Abstract

INTRODUCTION: Predicting which trauma patients will progress to brain death is currently based on history, physical examination and radiographic findings. METHODS: 38 trauma subjects, 18 which progressed to brain death (BD), who suffered from high-velocity trauma with presumed diffuse axonal injury, cardiopulmonary/respiratory arrest, and/or found down were included. BLAST-CT was used to identify four lesion types: intraparenchymal hemorrhage, extra-axial hemorrhage, perilesional oedema, and intraventricular hemorrhage. Cerebrospinal fluid volumes were extracted using SimpleITK. These two sets of features were obtained from whole head CT scans and within 117 standardized brain atlas regions.
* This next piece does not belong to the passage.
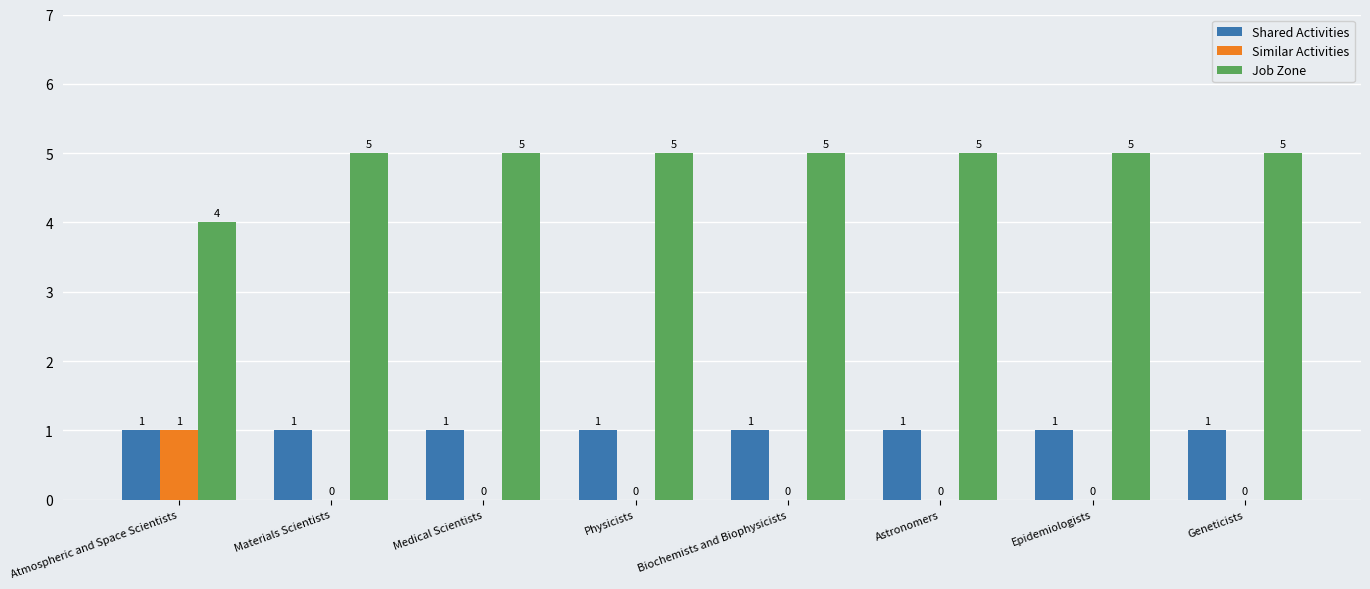

What is the total value across all series at Atmospheric and Space Scientists?

6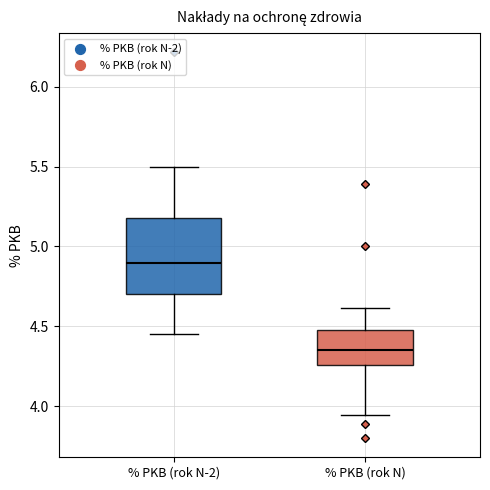

Reading left to right, read every box against the y-axis: the position of its median line, the range the box covers, and the ends of its whiskers. The values are not printed on the chart, so give them approximately, as read against the axis.

% PKB (rok N-2): median 4.90, box 4.70 to 5.20, whiskers 4.45 to 5.50
% PKB (rok N): median 4.35, box 4.25 to 4.45, whiskers 3.95 to 4.60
Five ROC curves for classifying BD versus non-BD were generated using a support vector machine trained on (1) BLAST-CT (4 features), (2) Regional BLAST-CT (468 features), (3) Regional CSF volumes (117), (4) BLAST-CT + Regional CSF volumes (121 features), and (5) Regional BLAST-CT + Regional CSF volumes (585 features). RESULTS: For BLAST-CT alone, area under the curve (AUC), sensitivity, specificity, and accuracy in classifying BD were 0.7806, 61.11%, 95.00%, and 78.95% respectively. For regional BLAST CT, they were 0.7611, 55.56%, 100%, and 78.95% respectively. For regional CSF volume, they were 0.7056, 94.44%, 50.00%, and 71.05%. For BLAST-CT + regional CSF volumes, they were 0.8389, 94.44%, 65.00%, and 79.85%. For regional BLAST-CT + regional CSF volumes, they were 0.9083, 83.33%, 100%, 92.11%. CONCLUSIONS: Results indicate that the present model using regional BLAST-CT + regional CSF volumes is able to classify brain death with a large specificity, sensitivity, and accuracy above 90%. Given the clinical value of a tool to assist physicians in predicting progression to BD, additional prospective trials with larger samples and testing cohorts should be conducted.